For the visually-driven brethren:
There’s another release to consider, too: Philadelphia Fed Business Survey just out:
“The index for current manufacturing activity in the region decreased from a reading of 43.3 in February to 32.8 this month. The index has been positive for eight consecutive months and remains at a relatively high reading (see Chart 1). Forty-four percent of the firms indicated increases in activity in March, while 11 percent reported decreases. The current new orders and shipments indexes increased, rising 1 point and 4 points, respectively. Both the delivery times and unfilled orders indexes were positive for the fifth consecutive month, suggesting longer delivery times and an increase in unfilled orders.
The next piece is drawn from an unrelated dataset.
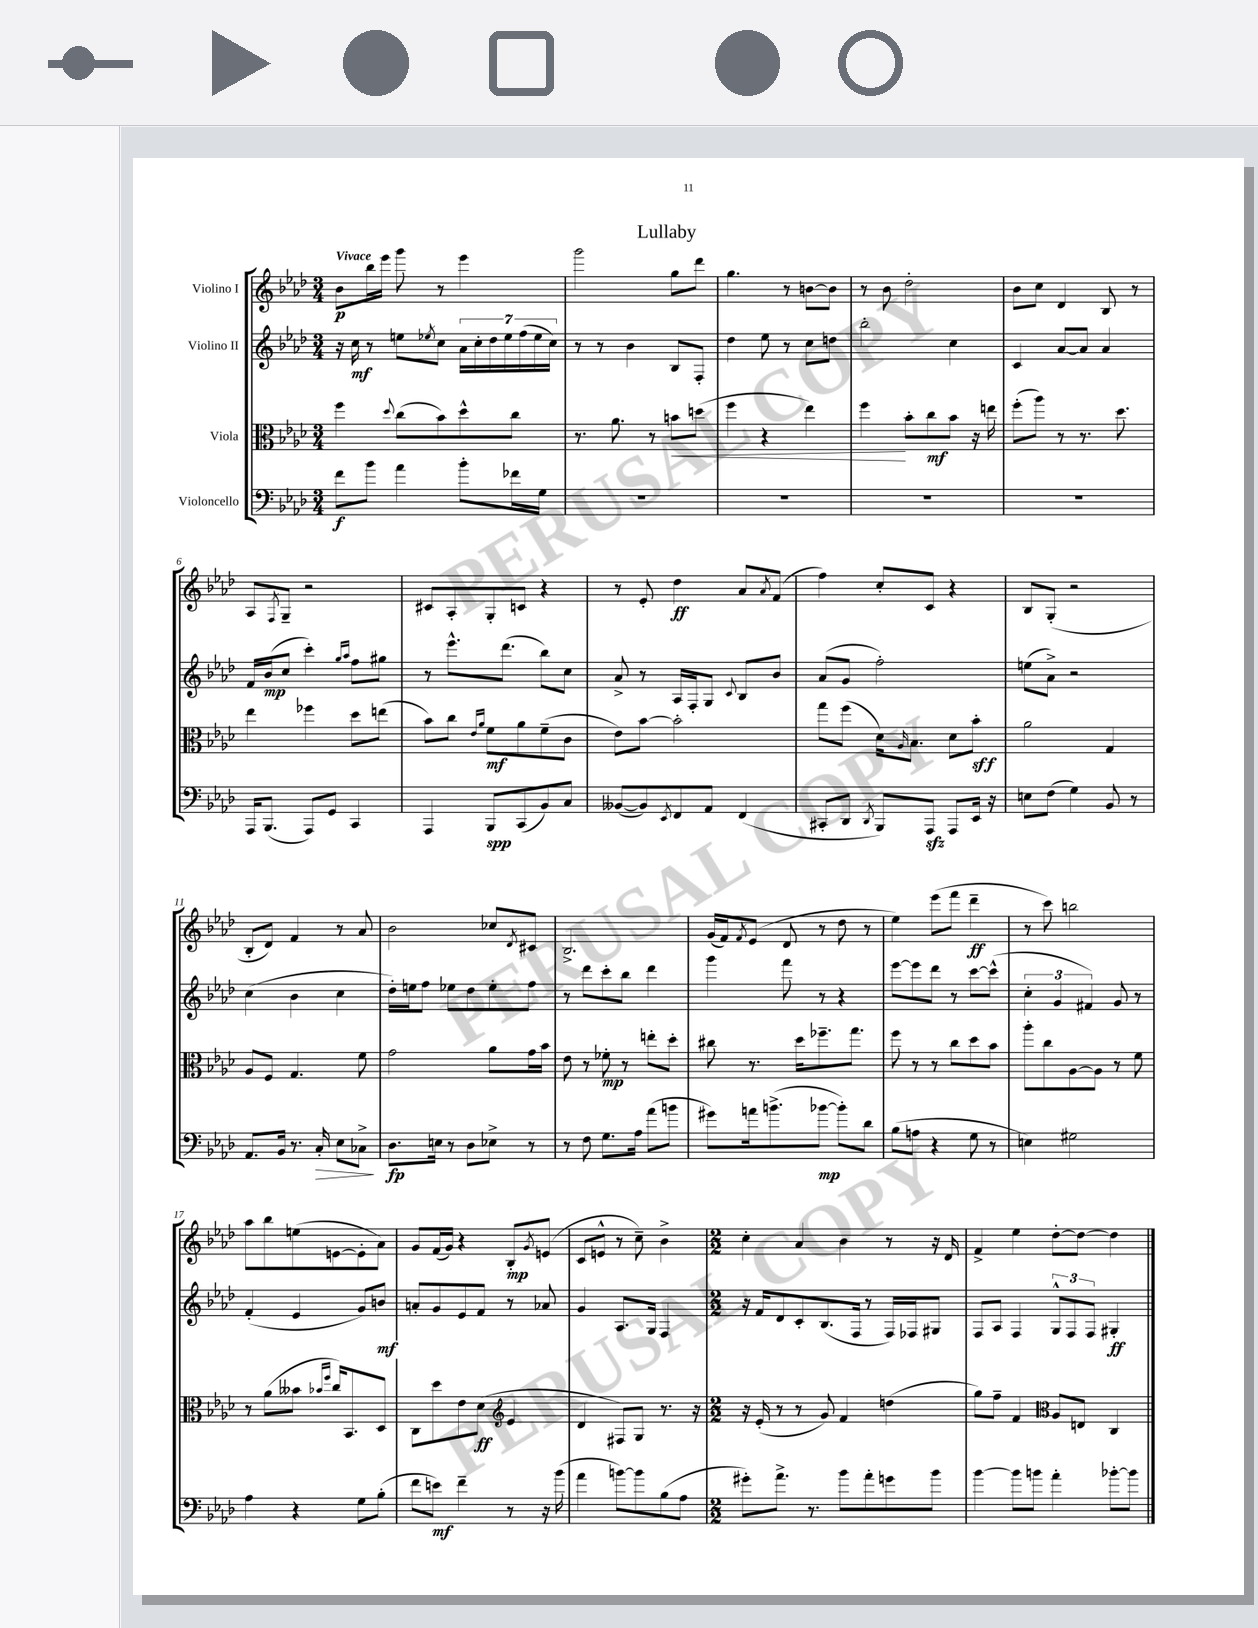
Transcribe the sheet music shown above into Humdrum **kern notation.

Natural Gas inventory report due this afternoon and yes, fracking should be loading some into the reserves, but it is still winter – as people in the Northeast may have figured out without help this week.
“…bet you bottom dollar that tomorrow, there’ll be Sun…” And a short squeeze?
With apologies to the cast of Annie, it’s quadruple witching tomorrow along with Industrial Production, and bleating (sic) economic indicators.
Yes sir, with Sun and a high of 40 tomorrow in NYC we are half-expecting a short-squeeze to drive the Model’s 297 point projectile.
But that’s then. Today just 72 points would be fine.
We may get it, too since 90 minutes before the opening, the Dow futures were up 60…so is there 12 points left out there somewhere?
Ask me at 4:05 Eastern, lol.
Kashkari’s right. Maybe for the wrong reasons, but standby over the next year for Economic Hydrogen, the good sense of Kashkari notwithstanding.
Then we go Hindenburging.
35 minutes from the open Dow looks up 58 on futures…let me find my gloat mask.